» **Questions to answer**:
• a. Condense the paragraph beginning "Luckily, a friend recommended" from the article on the EMT with epilepsy into a short bulleted list that keeps its main facts.
• b. List every four-digit year that appears in the article on the EMT with epilepsy.
• c. Write the next few paragraphs of the article on the EMT who practices martial arts to manage her epilepsy, picking up after its final sentence.

» **Source document**:
···
Healthcare worker masters martial arts to conquer epilepsy

Matteo Iadonisi Image
Monday, May 16, 2022
Healthcare worker masters martial arts to conquer epilepsy
This EMT doubles as a black belt to help keep her epilepsy at bay. She is now two years seizure-free!

BENSALEM, Pennsylvania (WPVI) -- "With epilepsy, stress can cause a seizure," said Jessie Lentz. "And with martial arts, I am stress-free."

Lentz, an emergency medical technician, has a complicated history of strokes, seizures, and surgeries. But the battle didn't begin until she was in her 20s.

"I started working at Jefferson in 2005. I was diagnosed with epilepsy soon after," she said. "I was stressing out about work, not wanting to seize again. I needed to find an outlet."

Luckily, a friend recommended her to Achievement Unlocked Martial Arts in Bensalem. There, Jessie worked her way up the ranks. But she faced more than a test of body, mind, and spirit when reaching for her black belt.

"In 2016, I had a massive stroke that was the size of my fist," she said. "Due to martial arts, I didn't need much rehab at all."
···
» **Records supplied**:

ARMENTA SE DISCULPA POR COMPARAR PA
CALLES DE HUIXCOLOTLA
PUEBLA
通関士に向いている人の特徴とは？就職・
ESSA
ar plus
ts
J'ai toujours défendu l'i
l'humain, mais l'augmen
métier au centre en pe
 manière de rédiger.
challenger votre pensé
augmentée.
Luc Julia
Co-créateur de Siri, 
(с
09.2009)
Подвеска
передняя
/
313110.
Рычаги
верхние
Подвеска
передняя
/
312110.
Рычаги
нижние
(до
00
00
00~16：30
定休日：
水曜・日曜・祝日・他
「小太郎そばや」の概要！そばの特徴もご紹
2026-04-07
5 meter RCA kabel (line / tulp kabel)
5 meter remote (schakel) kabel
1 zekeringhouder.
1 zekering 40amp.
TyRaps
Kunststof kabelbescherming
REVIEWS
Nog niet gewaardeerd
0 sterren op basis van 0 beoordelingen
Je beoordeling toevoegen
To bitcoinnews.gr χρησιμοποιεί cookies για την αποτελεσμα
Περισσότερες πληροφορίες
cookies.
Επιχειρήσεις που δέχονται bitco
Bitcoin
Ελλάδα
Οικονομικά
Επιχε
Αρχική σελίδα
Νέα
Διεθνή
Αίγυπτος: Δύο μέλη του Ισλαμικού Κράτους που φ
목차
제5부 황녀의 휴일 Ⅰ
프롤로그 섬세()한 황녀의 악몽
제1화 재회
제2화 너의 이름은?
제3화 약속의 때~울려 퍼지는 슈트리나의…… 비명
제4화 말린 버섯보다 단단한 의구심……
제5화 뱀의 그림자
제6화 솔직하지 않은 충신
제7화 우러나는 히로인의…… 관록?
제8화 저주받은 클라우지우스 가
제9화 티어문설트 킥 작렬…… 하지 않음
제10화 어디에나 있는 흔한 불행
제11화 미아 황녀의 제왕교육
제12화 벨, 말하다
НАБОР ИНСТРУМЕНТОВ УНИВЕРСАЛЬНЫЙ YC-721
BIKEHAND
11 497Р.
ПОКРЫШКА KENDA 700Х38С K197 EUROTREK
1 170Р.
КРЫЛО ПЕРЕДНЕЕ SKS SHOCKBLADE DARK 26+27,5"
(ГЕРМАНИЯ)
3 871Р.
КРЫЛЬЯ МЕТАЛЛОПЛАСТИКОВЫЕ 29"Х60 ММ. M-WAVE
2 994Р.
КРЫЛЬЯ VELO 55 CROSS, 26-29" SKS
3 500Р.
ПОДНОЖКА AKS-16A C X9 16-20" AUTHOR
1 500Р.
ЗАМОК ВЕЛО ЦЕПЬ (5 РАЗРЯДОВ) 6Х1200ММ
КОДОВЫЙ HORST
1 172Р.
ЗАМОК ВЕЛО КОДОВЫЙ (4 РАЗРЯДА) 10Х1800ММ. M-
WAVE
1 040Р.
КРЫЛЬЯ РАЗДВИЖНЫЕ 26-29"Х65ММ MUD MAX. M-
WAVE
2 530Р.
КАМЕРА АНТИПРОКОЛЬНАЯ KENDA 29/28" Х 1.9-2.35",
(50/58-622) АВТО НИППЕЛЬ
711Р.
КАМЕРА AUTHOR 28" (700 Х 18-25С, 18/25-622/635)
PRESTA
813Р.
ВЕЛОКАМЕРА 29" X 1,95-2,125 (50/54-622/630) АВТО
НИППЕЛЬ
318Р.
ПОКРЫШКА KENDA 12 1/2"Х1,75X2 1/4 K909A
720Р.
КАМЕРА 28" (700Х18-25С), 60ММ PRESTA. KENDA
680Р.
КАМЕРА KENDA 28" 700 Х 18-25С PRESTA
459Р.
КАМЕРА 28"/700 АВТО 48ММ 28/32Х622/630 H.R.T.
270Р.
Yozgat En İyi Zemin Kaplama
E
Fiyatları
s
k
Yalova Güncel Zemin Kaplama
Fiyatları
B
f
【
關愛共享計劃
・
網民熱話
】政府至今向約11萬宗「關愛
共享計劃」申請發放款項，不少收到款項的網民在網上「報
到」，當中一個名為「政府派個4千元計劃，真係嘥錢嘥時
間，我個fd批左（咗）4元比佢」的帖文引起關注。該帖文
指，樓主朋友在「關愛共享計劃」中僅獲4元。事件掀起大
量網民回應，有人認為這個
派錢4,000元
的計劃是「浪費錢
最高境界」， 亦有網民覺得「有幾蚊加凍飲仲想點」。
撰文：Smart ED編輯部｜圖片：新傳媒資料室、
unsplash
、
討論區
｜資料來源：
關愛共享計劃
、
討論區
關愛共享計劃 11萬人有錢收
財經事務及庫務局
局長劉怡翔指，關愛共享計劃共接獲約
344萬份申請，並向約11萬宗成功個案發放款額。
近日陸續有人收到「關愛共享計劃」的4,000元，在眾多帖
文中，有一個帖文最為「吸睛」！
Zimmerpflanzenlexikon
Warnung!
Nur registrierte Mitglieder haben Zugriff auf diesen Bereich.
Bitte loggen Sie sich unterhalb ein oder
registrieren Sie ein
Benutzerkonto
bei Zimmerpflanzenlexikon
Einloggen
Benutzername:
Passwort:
···
» **Answer section**:
• a.
- A friend recommended Achievement Unlocked Martial Arts in Bensalem to her.
- Jessie worked her way up the ranks there.
- On the way to her black belt, she faced more than a test of body, mind, and spirit.

• b. 2022, 2005, 2016

• c.
Lentz chose to continue pursuing martial arts after she made a recovery and eventually earned both a first and second-degree black belt.

Her instructor, Alison Barretta, was amazed by her.

"Most people would have just quit. Jessie does not give up," she said. "And it's an honor to be able to work with someone that's so determined and does not want to let anything stand in her way of getting what she wants."

In the late 2010s, Lentz underwent a series of surgeries and has been seizure free since October of 2019. And she has big plans for the future.

"Right now, I'm looking forward to testing for my third-degree black belt to prove that I can do it with my medical history," she said. "Because hey, if I can do it, you can do it."